La vétusté des infrastructures d’ArcelorMittal est devenue pour tous une vilaine camarade de travail. « Arcelor, c’est une cocotte-minute au milieu de l’agglomération de Dunkerque », qui compte 28 sites Seveso, alerte Ludovic. Après un vote à main levée pour départager les sujets des pages société et monde, l’écoute se tend et la discussion bifurque lorsque les salariés évoquent leurs conditions de travail, sans cesse dégradées, jusqu’à en devenir dangereuses. Philippe Lux travaille depuis trente ans sur le site de Mardyck. Il a tenu tous les postes de sa chaîne de production.
Lorsque l’équipe de l’Humanité est entrée, il a raconté, à la cantonade, l’abaissement des effectifs, divisés par trois, depuis ses débuts. « On nous serine que l’automatisation permet de baisser les effectifs. Mais les robots ne remplacent pas des hommes, surtout quand les machines tombent en panne. » Le syndicaliste liste les risques, comme les fuites de gaz sur les fours, qui peuvent provoquer des asphyxies. Il dégaine aussi son téléphone portable, avec la photo d’une fuite sur une cuve de zinc : « Elles peuvent provoquer des brûlures très graves. »

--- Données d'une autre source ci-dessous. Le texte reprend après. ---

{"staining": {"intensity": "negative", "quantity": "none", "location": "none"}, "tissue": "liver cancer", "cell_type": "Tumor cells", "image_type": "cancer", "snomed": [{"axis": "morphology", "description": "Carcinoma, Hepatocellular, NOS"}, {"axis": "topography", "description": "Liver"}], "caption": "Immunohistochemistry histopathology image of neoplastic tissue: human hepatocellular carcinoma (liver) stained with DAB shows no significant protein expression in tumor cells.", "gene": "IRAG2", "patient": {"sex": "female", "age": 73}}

Ce que confirme Christophe Delhelle, technicien d’exploitation à Dunkerque. Il évoque les alarmes des fours, qui se mettent si souvent en marche que plus personne n’y prête attention, alors qu’elles signalent la présence de gaz. « Avant, on jouait beaucoup sur la prévention, on démontait les conduites avant qu’elles ne s’encrassent. Aujourd’hui, la maintenance est complètement mise de côté. »
Il évoque aussi le management toxique, les cadences imposées, le mépris hiérarchique. « J’en suis à mon troisième accident de santé grave, en deux ans, reconnu par la Sécurité sociale comme lié au stress du travail », confie-t-il, dépité. Aline tacle Stimulus, l’outil de soutien psychologique mis en place par la direction. « Même la souffrance, ils l’ont externalisée », s’emporte-t-elle, amère.
Au moment de quitter les lieux, David le photographe prend un cliché du groupe avec drapeaux rouges de la CGT et Huma du jour. Gaëtan Lecocq, le responsable syndical, le dit haut et fort, sous les applaudissements : « Arcelor, c’est le combat de notre vie. Ça va être une lutte très longue, qui va durer des mois, des années. On va réussir, j’en suis totalement convaincu. » Rendez-vous est pris en septembre, à la Fête de l’Humanité.